» EXTRACT
== Segment start ==
They couldn't meet NFPA 72 for "central station service" without being UL,
FM or some other nationally recognized testing agency.

> mainly they monitor many small banks and the banks them selves demanded
it.

Anyone using a central outside of their own control should demand some sort
of third party certification or placarding.

> Even in a proprietary location I would think UL

or FM or any other nationally recognized testing agency

 >is appropriate

Awfully expensive to include a logo and be ruled by a private third party
company, that is not required by code unless it is deemed necessary to have
"central station service". Not to say that acceptable central station
standards should not be implimented and exercised.

> I could see insurance
> carriers refusing to pay when UL is not included > in the game plan

If the insurance company did not require it when they wrote the coverage and
it is not required in the adopted code, then they would pay.

> and as
> querky as the courts are any more its just plain  > crazy not to be.

UL is not the company that they once where. As a testing laboratory, they
are failing to keep up and as for their certification program, it is a joke.
At their own admittance, they are only doing 10% of their required
inspections.  In reality, through investigation, they are only doing about
2-3% of their inspections. In some cases they are years behind and I know of
areas that have never been inspected.Where does that leave the certified
company if they should end up in a court case and their certificates are out
of date?

> As far as municipalitys who monitor and are not UL
> many have stopped doing it becuse of the liability which varies from area
to
> area.
> In Greensburg Pa They are no longer going to monitor the master boxes
becuse
> of costs to maintain every thing and where they monitor is not UL which is
> one thing that worries them.

Sounds to me like it is more of a budget issue than a liability concern.
Municipalities are pretty much exempt from most lawsuits, especially the
frivolous ones. It is hard to sue a government. If something were to end up
in court and with UL's record of late, they might hurt them more than help
them. Again, implementing the acceptable central station standards and
following them, whether it is the type of building, the software, the
equipment, the amount of people per shift or the recording keeping, should
be normal operating procedure. Do muni's, the banking institutions, etc.
really need  private third party intervention? The national code doesn't
seem to think so for proprietary signaling systems.
== Segment end ==
» EXERCISE GOAL
In the post about alarm monitoring, what share of its required inspections does UL admit to doing?

» GIVEN MATERIAL
== Segment start ==
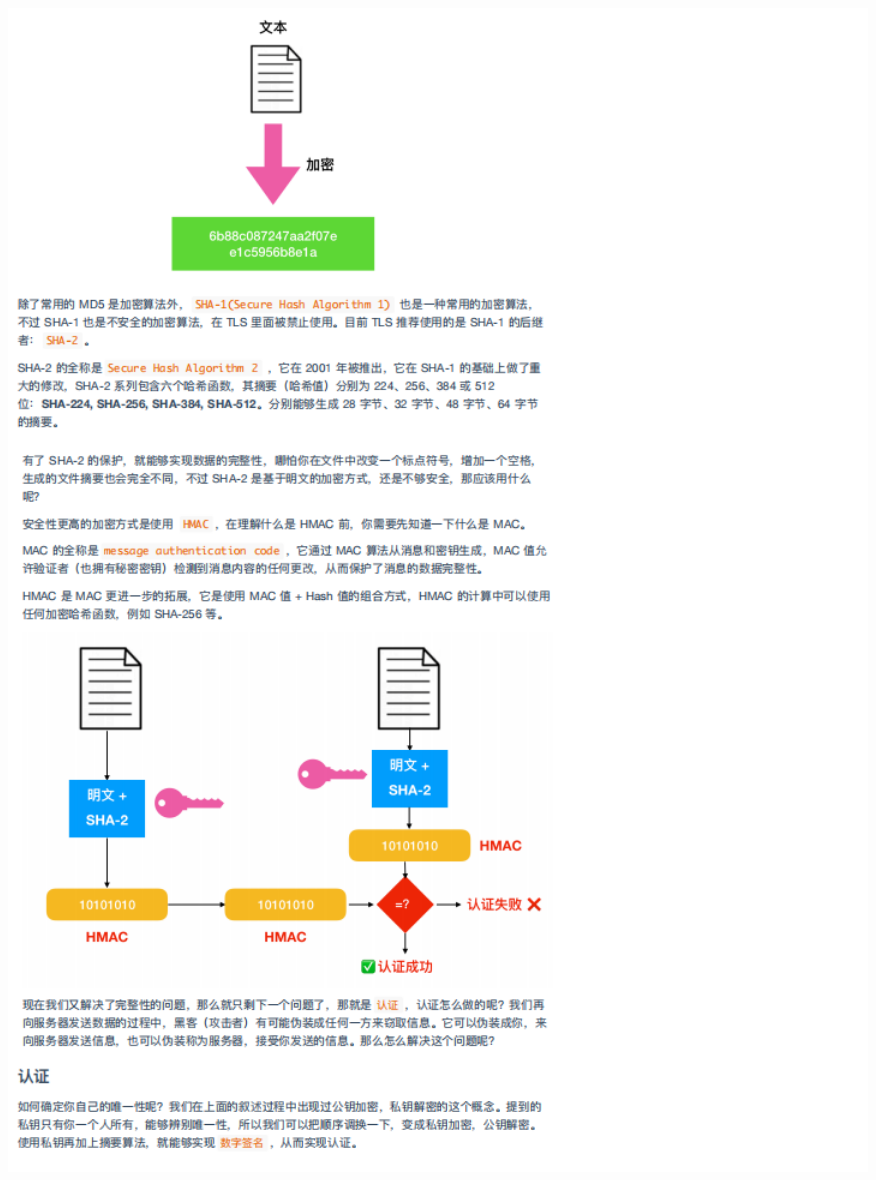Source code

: <img src="./image/9-114.png" style="zoom:120%" />

<img src="./image/9-115.png" style="zoom:120%" />

<img src="./image/9-116.png" style="zoom:120%" />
== Segment end ==
» COMPLETED TASK
10%